- Born: Jonathan Alexander Prince August 16, 1958 (age 68) Beverly Hills, California
- Occupations: Actor; director; screenwriter; movie producer;
- Years active: 1981–present
- Spouse: Julie Warner ​ ​(m. 1995; div. 2010)​

= Jonathan Prince =

American actor (b. 1958)

Jonathan Alexander Prince (born August 16, 1958) is an American actor, director, screenwriter and movie producer.

==Career==
Prince embarked on an acting career following graduation from Harvard University. He played Leo in the 1981 CBS series Mr. Merlin, Roy in the 1983 sex comedy Private School and Zach Armstrong in the 1986 syndicated sitcom Throb. He also hosted The Quiz Kids Challenge in 1990. Prince said he decided to expand into other aspects of show business while working on Mr. Merlin. Prince's next break came when George Burns asked him to co-write and produce Burns' feature film 18 Again!. That led to a job as consultant on the Whatever Became of...? television specials, where Prince met Dick Clark.

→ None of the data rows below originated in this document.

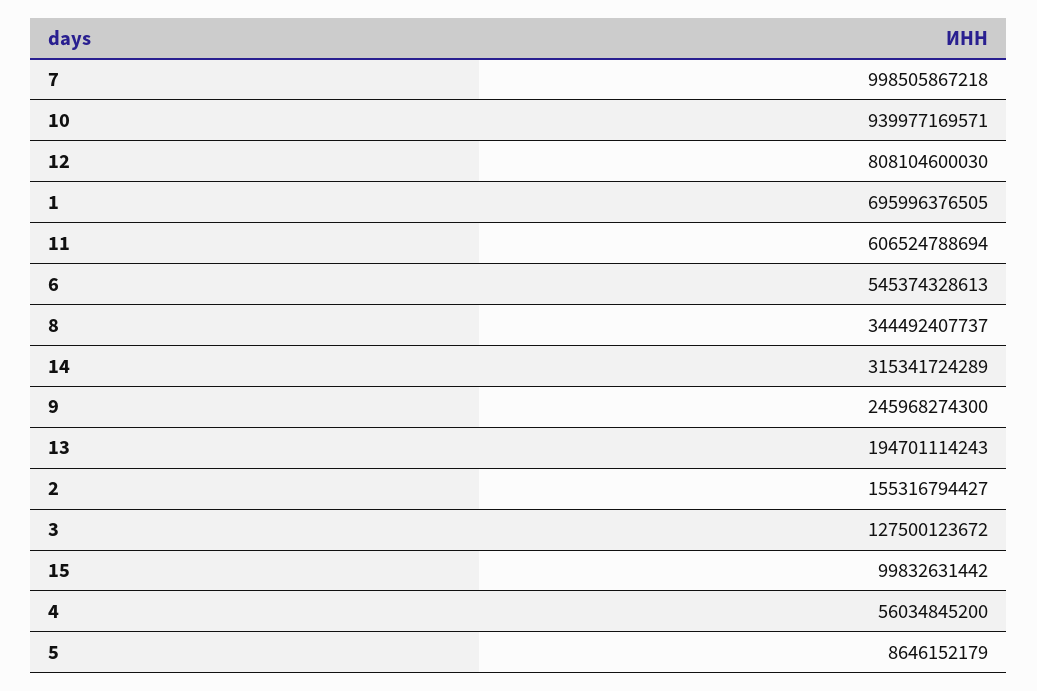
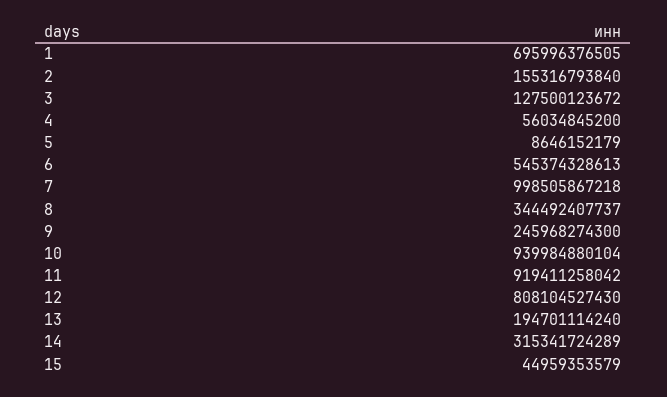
10: 939977169571 -> 939984880104
12: 808104600030 -> 808104527430
11: 606524788694 -> 919411258042
13: 194701114243 -> 194701114240
2: 155316794427 -> 155316793840
15: 99832631442 -> 44959353579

The meeting with Dick Clark led to the creation of American Dreams, set in the period 1963–1967 and tracking the lives of one Catholic family. Clark's American Bandstand is a key part of the story, as each episode incorporates musical performances from the show. Prince is listed as the creator and an executive producer. Prince negotiated with advertisers like Kraft Foods and Campbell Soup Company to place its products into the show. For example, one of his characters participated in Campbell Soup's essay writing contest in a continuing story line.

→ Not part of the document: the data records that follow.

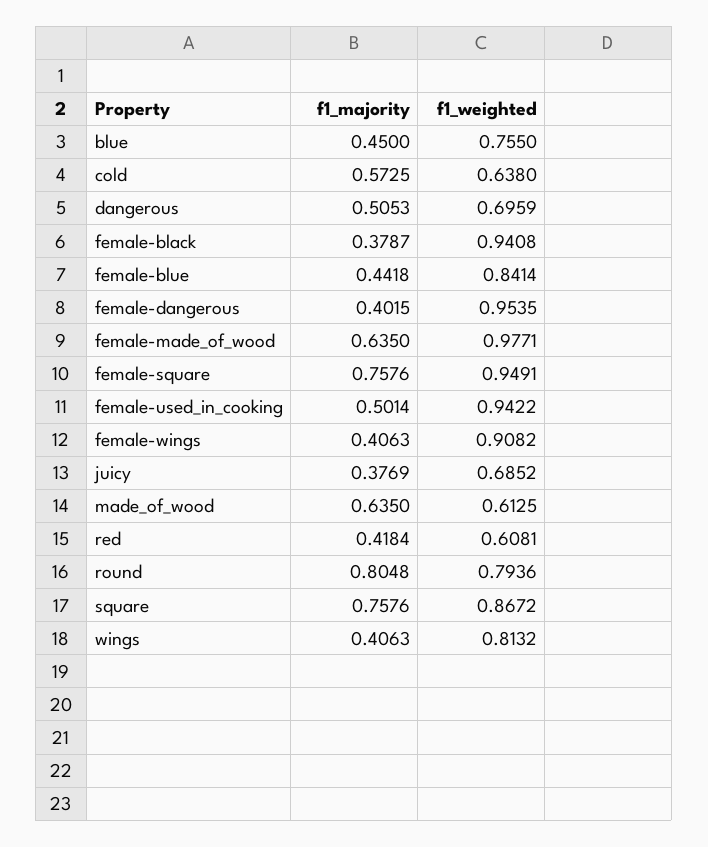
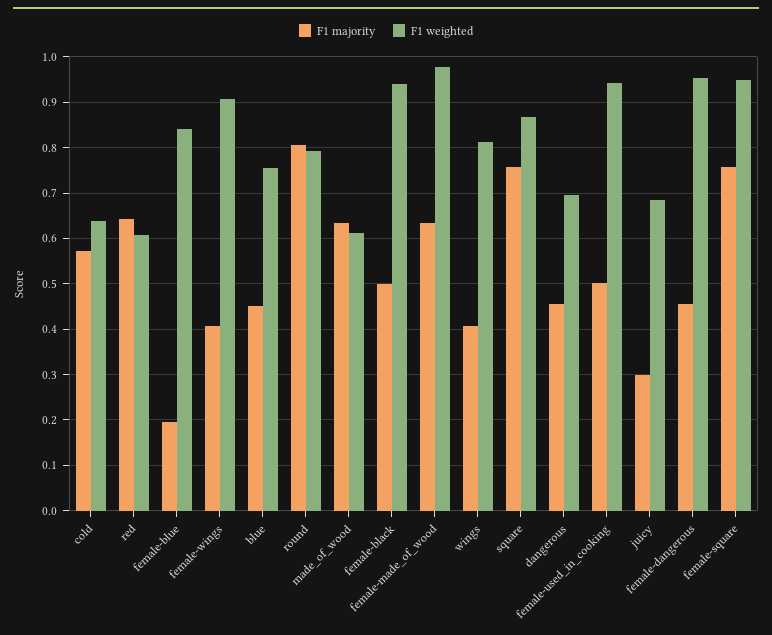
f1_majority, dangerous: 0.5053 -> 0.46
f1_majority, female-black: 0.3787 -> 0.5
f1_majority, female-blue: 0.4418 -> 0.2
f1_majority, female-dangerous: 0.4015 -> 0.46
f1_majority, juicy: 0.3769 -> 0.3
f1_majority, red: 0.4184 -> 0.64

After American Dreams was not renewed by NBC, Prince signed a development deal with the branded entertainment firm, Madison Road Entertainment, in 2005. He wrote the script for Holidaze: The Christmas That Almost Didn't Happen, which featured marketers Wal-Mart, Coca-Cola Co. and Campbell's Soup.

In 2021, Prince and film producer Peter Samuelson started the company, Philmco, to produce movies and TV shows with a built-in philanthropic component.

==Personal life==
Prince was married to actress Julie Warner from 1995 until 2010. He graduated Beverly Hills High School in 1976, and is a member of its Alumni Hall of Fame.